--- 阅读材料 ---
===============
Hbase热点产生及解决办法

最新推荐文章于 2024-08-05 16:14:08 发布

原创最新推荐文章于 2024-08-05 16:14:08 发布 · 426 阅读

0 ·

CC 4.0 BY-SA版权

文章标签：

#hbase

hadoop 专栏收录该内容

89 篇文章

订阅专栏

HBase热点
什么是热点
HBase中的行是按照rowkey的字典顺序排序的，这种设计优化了scan操作，可以将相关的行以及会被一起读取的行存取在临近位置，便于scan。然而糟糕的rowkey设计是热点的源头。热点发生在大量的client直接访问集群的一个或极少数个节点(访问可能是读，写或者其他操作)。大量访问会使热点region所在的单个机器超出自身承受能力，引起性能下降甚至region不可用，这也会影响同一个RegionServer上的其他region，由于主机无法服务其他region的请求。

产生的原因
Hbase 创建表默认只有一个分区
Rowkey 设计不合理
解决方案
Hbase 创建表时指定分区
合理设计Rowkey
Hbase 预分区
分区
HBase中，表会被划分为1…n个Region，被托管在RegionServer中。Region二个重要的属性:StartKey与 EndKey表示这个Region维护的rowKey范围，当我们要读/写数据时，如果rowKey落在某个start-end key范围内，那么就会定位到目标region并且读/写到相关的数据。

默认地，当我们只是通过HBaseAdmin指定TableDescriptor来创建一张表时，start-end key无边界，region的size越来越大时，大到一定的阀值，就会找到一个midKey将region一分为二，成为2个region,这个过程称为分裂，而midKey则为这二个region的临界。

缺点
总是往最大start-key的region写记录，之前分裂出来的region不会再被写数据，它们都处于半满状态
split是比较耗时耗资源
优点
合理设计rowkey 能让各个region 的并发请求平均分配(趋于均匀) 使IO 效率达到最高
预分区
shell创建
create ‘table1’,‘cf1’ ,SPLITS=>[‘10’,‘20’,‘30’,‘40’]
创建5个regin，每个region都有个startKey和endKey，第一个region没有startKey，最后一个没有endKey：

第一个region：" to 10"
第二个region：“10 t0 20”
第三个region：“20 t0 30”
第四个region：“30 t0 40”
第五个region："40 t0 "

java api createTable并预分区
在hbase包的Admin类中提供了4个create表的方法（前三个为同步创建，第四个为异步）：

一.直接根据描述创建表
这里是直接根据表描述创建表，不指定分区。

/**

Creates a new table. Synchronous operation.
@param desc table descriptor for table
@throws IllegalArgumentException if the table name is reserved
@throws MasterNotRunningException if master is not running
@throws org.apache.hadoop.hbase.TableExistsException if table already exists (If concurrent
threads, the table may have been created between test-for-existence and attempt-at-creation).
@throws IOException if a remote or network exception occurs
*/
void createTable(HTableDescriptor desc) throws IOException;
二.根据描述和region个数以及startKey以及endKey自动分配

根据表描述以及指定startKey和endKey和region个数创建表，这里hbase会自动创建region个数，并且会为你的每一个region指定key的范围，但是所有的范围都是连续的且均匀的，如果业务key的某些范围内数据量很多有的很少，这样就会造成数据的数据的倾斜,这样的场景就必须自己指定分区的范围，可以用第三种或者第四种方式预分区。

/**

Creates a new table with the specified number of regions. The start key specified will become
the end key of the first region of the table, and the end key specified will become the start
key of the last region of the table (the first region has a null start key and the last region
has a null end key). BigInteger math will be used to divide the key range specified into enough
segments to make the required number of total regions. Synchronous operation.
===============
--- 数据摘录 ---
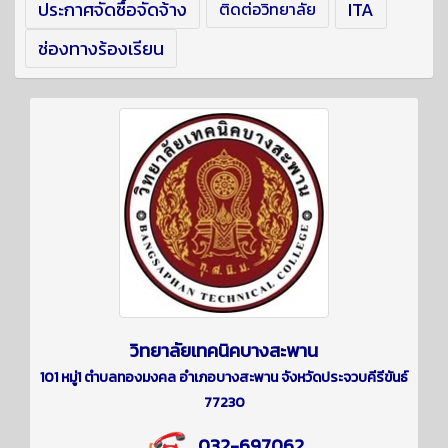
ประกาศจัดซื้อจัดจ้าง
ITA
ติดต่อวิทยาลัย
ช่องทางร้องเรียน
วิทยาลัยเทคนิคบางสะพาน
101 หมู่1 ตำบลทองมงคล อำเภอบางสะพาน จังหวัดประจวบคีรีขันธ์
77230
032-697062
===============
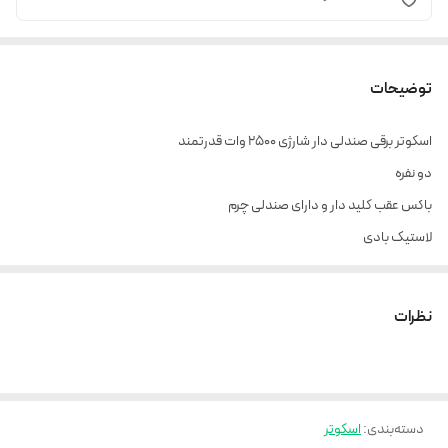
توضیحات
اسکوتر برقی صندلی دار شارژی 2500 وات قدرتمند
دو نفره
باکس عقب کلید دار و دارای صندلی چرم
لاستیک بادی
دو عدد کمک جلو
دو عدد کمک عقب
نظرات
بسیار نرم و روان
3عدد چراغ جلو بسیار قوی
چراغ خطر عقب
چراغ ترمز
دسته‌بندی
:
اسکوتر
===============
--- 任务目标 ---
请更新关于HBase热点的文章：把从“根据表描述以及指定start”一直到“第三种或者第四种方式预分区。”的全部内容重新写出，并将其中的“倾斜”换成“偏斜”。

--- 本题答案 ---
根据表描述以及指定startKey和endKey和region个数创建表，这里hbase会自动创建region个数，并且会为你的每一个region指定key的范围，但是所有的范围都是连续的且均匀的，如果业务key的某些范围内数据量很多有的很少，这样就会造成数据的数据的偏斜,这样的场景就必须自己指定分区的范围，可以用第三种或者第四种方式预分区。